I started exploring. I stole a watch from Brother’s bureau when they were sleeping. It was funny. I hid it behind the shed. I wrapped it in a piece of oil cloth I found in the shed and buried it under a rock. Brother Grim was furious. He was sure I had taken the watch. He turned my cell upside down. He beat me with the Rod until I passed out. I never confessed. Not to him. Never to him. Or her. And I waited. I can be very patient.
I took the watch out every day when the Grims were taking a nap. Then I would go exploring.
We lived on a small patch of land on the edge of the Everglades. The Grims owned two row boats and an airboat. -The airboat was old and had only two seats. Brother Grim took single fishermen out into the ‘glades. They did that a lot at night. I sometimes heard the laughter of a young person, probably female. Sounded like it, anyway. I couldn’t see through the slats in the shed in that direction to know for sure. I really didn’t know it sounded like a girl until I went into town for the first time with the Grims. I saw two young girls walking down the sidewalk. They ate ice cream cones. I was so naïve back then. I didn’t even know what an ice cream cone was. Anyway, the girls were walking along and suddenly they were laughing and giggling. That is until they came alongside the truck where I sat. Then they got real silent as they sped up to get past the truck. And me. I saw the look in their eyes when they passed by me. It was a look of fear. I couldn’t understand it at the time. I later figured out it was fear of my power. They knew instinctively I was not someone to mess with. I hadn’t figured it out at the time, but I still felt good. And I loved that feeling.
I would take one of the rowboats and head out. I would time it so that I would be back home a safe time before the Grims woke up. I loved going out into the glades by myself. I wouldn’t do much. Just sit in the boat and listen and watch. If you sat still long enough (and I was a very patient person), the world would start to come alive, would resume its normal state of activity.

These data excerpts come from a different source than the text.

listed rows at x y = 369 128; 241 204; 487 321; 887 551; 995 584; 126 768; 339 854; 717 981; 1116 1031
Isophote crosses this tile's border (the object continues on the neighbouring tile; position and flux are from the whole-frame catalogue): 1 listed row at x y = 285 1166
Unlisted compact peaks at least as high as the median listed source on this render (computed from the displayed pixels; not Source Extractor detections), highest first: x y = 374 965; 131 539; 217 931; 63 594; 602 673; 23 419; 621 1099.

Aligators swam by. Little deer came to the edge of the water and drank, their tiny little heads popping up every few seconds, snapping back and forth so their huge eyes and sharp ears could take in their surroundings. For there were predators, which came in many forms. Gators. Hawks. Fox. Panthers. And…no, I don’t think I’ll talk about that right now. That’s a story for another time.
Okay, my hand is getting tired. My head is starting to hurt. I think I’m getting a migraine. That means He is coming into my head. I want to rest. I don’t want to be around when He’s around. Will continue later.